Directions - The entries below must be returned exactly as they stand.

= = =

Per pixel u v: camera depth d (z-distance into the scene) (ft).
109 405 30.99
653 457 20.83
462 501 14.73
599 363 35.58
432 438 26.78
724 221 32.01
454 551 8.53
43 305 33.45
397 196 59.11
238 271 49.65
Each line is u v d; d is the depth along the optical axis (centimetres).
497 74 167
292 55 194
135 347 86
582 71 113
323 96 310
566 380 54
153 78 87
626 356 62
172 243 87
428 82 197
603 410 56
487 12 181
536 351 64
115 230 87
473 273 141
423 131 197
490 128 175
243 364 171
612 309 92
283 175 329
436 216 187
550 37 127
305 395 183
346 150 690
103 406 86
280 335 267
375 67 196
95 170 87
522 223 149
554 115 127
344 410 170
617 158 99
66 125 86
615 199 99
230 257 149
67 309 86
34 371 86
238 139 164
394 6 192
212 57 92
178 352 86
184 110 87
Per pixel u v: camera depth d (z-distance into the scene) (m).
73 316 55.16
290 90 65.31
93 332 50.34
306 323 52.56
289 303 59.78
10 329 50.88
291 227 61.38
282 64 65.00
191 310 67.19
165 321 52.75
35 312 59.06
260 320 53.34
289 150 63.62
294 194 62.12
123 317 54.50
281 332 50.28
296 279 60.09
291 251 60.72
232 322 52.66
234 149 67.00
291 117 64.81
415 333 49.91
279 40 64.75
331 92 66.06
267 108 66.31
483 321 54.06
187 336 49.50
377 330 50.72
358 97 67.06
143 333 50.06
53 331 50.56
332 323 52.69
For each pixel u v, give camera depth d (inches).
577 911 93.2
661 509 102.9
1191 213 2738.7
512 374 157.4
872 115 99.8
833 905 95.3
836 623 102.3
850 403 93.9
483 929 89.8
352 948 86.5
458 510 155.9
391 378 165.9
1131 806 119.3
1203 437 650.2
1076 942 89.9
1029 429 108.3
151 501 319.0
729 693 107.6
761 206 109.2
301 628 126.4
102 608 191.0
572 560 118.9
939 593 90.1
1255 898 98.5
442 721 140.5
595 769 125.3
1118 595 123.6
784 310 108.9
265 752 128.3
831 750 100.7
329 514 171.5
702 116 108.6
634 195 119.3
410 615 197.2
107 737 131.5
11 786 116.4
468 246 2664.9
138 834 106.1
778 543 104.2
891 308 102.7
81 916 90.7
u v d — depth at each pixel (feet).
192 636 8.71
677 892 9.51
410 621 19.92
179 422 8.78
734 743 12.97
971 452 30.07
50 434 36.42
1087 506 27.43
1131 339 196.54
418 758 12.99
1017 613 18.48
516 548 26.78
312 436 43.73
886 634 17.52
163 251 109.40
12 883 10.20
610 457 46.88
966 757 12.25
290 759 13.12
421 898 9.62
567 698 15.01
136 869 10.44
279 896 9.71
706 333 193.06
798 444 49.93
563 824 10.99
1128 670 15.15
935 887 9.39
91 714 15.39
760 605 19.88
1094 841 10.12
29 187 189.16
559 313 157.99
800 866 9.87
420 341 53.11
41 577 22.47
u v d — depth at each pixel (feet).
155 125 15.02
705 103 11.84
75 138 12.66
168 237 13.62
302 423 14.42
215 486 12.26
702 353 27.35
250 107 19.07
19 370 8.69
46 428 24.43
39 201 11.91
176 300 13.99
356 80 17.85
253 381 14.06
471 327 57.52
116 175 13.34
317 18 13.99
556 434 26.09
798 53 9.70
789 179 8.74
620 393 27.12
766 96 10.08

= = =

Answer to this problem -
Per pixel u v: camera depth d (z-distance into the scene) (ft).
109 405 30.99
653 457 20.83
462 501 14.73
599 363 35.58
432 438 26.78
724 221 32.01
454 551 8.53
43 305 33.45
397 196 59.11
238 271 49.65
Each line is u v d; d is the depth along the optical axis (centimetres).
497 74 167
292 55 194
135 347 86
582 71 113
323 96 310
566 380 54
153 78 87
626 356 62
172 243 87
428 82 197
603 410 56
487 12 181
536 351 64
115 230 87
473 273 141
423 131 197
490 128 175
243 364 171
612 309 92
283 175 329
436 216 187
550 37 127
305 395 183
346 150 690
103 406 86
280 335 267
375 67 196
95 170 87
522 223 149
554 115 127
344 410 170
617 158 99
66 125 86
615 199 99
230 257 149
67 309 86
34 371 86
238 139 164
394 6 192
212 57 92
178 352 86
184 110 87
Per pixel u v: camera depth d (z-distance into the scene) (m).
73 316 55.16
290 90 65.31
93 332 50.34
306 323 52.56
289 303 59.78
10 329 50.88
291 227 61.38
282 64 65.00
191 310 67.19
165 321 52.75
35 312 59.06
260 320 53.34
289 150 63.62
294 194 62.12
123 317 54.50
281 332 50.28
296 279 60.09
291 251 60.72
232 322 52.66
234 149 67.00
291 117 64.81
415 333 49.91
279 40 64.75
331 92 66.06
267 108 66.31
483 321 54.06
187 336 49.50
377 330 50.72
358 97 67.06
143 333 50.06
53 331 50.56
332 323 52.69
For each pixel u v, give camera depth d (inches).
577 911 93.2
661 509 102.9
1191 213 2738.7
512 374 157.4
872 115 99.8
833 905 95.3
836 623 102.3
850 403 93.9
483 929 89.8
352 948 86.5
458 510 155.9
391 378 165.9
1131 806 119.3
1203 437 650.2
1076 942 89.9
1029 429 108.3
151 501 319.0
729 693 107.6
761 206 109.2
301 628 126.4
102 608 191.0
572 560 118.9
939 593 90.1
1255 898 98.5
442 721 140.5
595 769 125.3
1118 595 123.6
784 310 108.9
265 752 128.3
831 750 100.7
329 514 171.5
702 116 108.6
634 195 119.3
410 615 197.2
107 737 131.5
11 786 116.4
468 246 2664.9
138 834 106.1
778 543 104.2
891 308 102.7
81 916 90.7
u v d — depth at each pixel (feet).
192 636 8.71
677 892 9.51
410 621 19.92
179 422 8.78
734 743 12.97
971 452 30.07
50 434 36.42
1087 506 27.43
1131 339 196.54
418 758 12.99
1017 613 18.48
516 548 26.78
312 436 43.73
886 634 17.52
163 251 109.40
12 883 10.20
610 457 46.88
966 757 12.25
290 759 13.12
421 898 9.62
567 698 15.01
136 869 10.44
279 896 9.71
706 333 193.06
798 444 49.93
563 824 10.99
1128 670 15.15
935 887 9.39
91 714 15.39
760 605 19.88
1094 841 10.12
29 187 189.16
559 313 157.99
800 866 9.87
420 341 53.11
41 577 22.47
u v d — depth at each pixel (feet).
155 125 15.02
705 103 11.84
75 138 12.66
168 237 13.62
302 423 14.42
215 486 12.26
702 353 27.35
250 107 19.07
19 370 8.69
46 428 24.43
39 201 11.91
176 300 13.99
356 80 17.85
253 381 14.06
471 327 57.52
116 175 13.34
317 18 13.99
556 434 26.09
798 53 9.70
789 179 8.74
620 393 27.12
766 96 10.08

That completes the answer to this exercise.